[TESTO DA ANALIZZARE]

“La caccia e la gestione faunistica venatoria del territorio sono temi controversi, capaci di suscitare opposte prese di posizioni, spesso anacronistiche. Nel Lazio la giunta regionale uscente ha lavorato per portare in equilibrio il rapporto tra caccia, attività agricole e tutela ambientale cercando di cogliere gli interessi comuni. Si tratta di riconoscere le differenze senza enfatizzarle in contrasti insanabili”: questa la posizione di Marco Ciarafoni, portavoce nazionale degli Ecologisti Democratici e membro della segreteria regionale del Pd, sulle polemiche che stanno interessando, in questi giorni, le politiche venatorie, il partito dei Verdi e gli ultras della caccia.
“Un percorso è stato avviato ma, evidentemente, molto altro può essere fatto a cominciare dall’approvazione del piano faunistico venatorio regionale che consenta di concretizzare, lontano dalle chiacchiere e nell’interesse generale della collettività, il lavoro gestionale di cacciatori, agricoltori e ambientalisti. Per questo non sono condivisibili e tantomeno accomunabili alla coalizione che sostiene Emma Bonino, le parole d’ordine sulla caccia da parte dei Verdi del Lazio e riproposte in un manifesto propagandistico. In questo modo si da linfa vitale all’estremismo venatorio e al centrodestra che in queste settimane stanno operando, in Parlamento, per affossare la legislazione vigente e per riproporre una caccia deregolata, consumistica e fuori dalle regole comunitarie”.

[/TESTO DA ANALIZZARE]
[DATI ESTRATTI]

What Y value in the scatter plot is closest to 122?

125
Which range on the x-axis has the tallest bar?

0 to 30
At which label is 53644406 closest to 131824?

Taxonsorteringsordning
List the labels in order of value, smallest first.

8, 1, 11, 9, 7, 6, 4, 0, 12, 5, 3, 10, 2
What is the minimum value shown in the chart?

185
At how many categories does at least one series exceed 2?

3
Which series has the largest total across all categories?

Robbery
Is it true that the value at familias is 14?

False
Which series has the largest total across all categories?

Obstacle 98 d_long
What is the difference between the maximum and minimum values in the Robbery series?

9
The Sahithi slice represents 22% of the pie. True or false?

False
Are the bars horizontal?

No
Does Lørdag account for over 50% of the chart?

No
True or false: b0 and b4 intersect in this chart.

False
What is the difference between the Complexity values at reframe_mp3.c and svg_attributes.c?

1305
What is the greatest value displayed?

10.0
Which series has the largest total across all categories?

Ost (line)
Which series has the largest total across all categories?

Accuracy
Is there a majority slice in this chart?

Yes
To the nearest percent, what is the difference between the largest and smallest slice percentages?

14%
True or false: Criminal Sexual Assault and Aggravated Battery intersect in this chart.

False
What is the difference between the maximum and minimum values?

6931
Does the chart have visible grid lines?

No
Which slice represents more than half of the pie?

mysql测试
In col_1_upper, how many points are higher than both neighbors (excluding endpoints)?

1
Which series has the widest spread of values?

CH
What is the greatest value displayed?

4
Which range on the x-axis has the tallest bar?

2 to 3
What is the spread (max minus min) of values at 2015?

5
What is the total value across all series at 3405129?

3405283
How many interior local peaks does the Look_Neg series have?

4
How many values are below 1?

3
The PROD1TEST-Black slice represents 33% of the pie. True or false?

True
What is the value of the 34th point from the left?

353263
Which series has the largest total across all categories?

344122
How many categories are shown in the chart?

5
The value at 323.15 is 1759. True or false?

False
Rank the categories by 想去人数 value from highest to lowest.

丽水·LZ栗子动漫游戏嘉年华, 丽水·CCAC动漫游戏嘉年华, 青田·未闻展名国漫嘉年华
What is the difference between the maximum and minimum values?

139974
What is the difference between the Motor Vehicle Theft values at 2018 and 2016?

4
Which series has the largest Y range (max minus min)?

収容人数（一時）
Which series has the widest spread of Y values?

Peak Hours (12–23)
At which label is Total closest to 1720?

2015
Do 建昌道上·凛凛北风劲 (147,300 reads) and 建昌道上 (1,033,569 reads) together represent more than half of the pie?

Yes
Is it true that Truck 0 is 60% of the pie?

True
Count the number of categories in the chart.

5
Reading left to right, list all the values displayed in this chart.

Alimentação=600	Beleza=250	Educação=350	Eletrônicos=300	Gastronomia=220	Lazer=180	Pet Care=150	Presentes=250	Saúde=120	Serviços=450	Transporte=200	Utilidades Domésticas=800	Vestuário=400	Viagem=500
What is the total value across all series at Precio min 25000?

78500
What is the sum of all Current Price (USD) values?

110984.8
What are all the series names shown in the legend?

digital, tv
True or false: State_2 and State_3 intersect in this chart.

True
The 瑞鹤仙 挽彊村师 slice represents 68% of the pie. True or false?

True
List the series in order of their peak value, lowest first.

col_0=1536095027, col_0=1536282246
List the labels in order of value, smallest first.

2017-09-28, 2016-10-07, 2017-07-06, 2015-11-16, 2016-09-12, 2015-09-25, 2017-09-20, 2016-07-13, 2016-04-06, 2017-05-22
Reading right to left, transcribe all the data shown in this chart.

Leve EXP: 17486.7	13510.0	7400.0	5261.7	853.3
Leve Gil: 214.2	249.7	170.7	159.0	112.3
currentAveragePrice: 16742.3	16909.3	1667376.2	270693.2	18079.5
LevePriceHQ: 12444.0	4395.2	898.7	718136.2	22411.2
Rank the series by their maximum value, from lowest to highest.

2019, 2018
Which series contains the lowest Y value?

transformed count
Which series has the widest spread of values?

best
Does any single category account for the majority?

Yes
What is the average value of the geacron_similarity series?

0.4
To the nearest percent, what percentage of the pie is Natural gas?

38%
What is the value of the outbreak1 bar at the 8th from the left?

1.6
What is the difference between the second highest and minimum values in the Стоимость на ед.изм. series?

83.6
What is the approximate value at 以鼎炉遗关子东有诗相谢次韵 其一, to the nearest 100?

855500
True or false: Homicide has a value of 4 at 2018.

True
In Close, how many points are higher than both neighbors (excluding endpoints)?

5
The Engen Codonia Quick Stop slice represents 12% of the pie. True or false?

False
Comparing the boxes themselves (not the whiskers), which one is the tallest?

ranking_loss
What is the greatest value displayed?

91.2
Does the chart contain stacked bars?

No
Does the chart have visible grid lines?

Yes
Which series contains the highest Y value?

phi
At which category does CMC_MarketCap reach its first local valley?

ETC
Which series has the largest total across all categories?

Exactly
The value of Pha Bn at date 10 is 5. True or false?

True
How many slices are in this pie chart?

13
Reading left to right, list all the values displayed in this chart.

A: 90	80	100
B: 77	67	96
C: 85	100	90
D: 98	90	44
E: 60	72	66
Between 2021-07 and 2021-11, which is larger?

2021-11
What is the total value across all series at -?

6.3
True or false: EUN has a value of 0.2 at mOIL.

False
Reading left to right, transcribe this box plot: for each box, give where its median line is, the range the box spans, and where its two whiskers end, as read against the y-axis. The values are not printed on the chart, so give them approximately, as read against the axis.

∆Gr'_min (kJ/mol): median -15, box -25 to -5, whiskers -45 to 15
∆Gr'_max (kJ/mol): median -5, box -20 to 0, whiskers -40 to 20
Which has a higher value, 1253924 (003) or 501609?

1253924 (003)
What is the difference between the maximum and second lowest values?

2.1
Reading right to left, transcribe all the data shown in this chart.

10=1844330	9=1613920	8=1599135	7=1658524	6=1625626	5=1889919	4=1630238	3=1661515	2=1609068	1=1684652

[/DATI ESTRATTI]

**COMPITO DA SVOLGERE:** Secondo il testo sulla caccia nel Lazio, quale incarico ricopre Marco Ciarafoni all'interno del Pd?

**COMPITO SVOLTO:** È membro della segreteria regionale del Pd.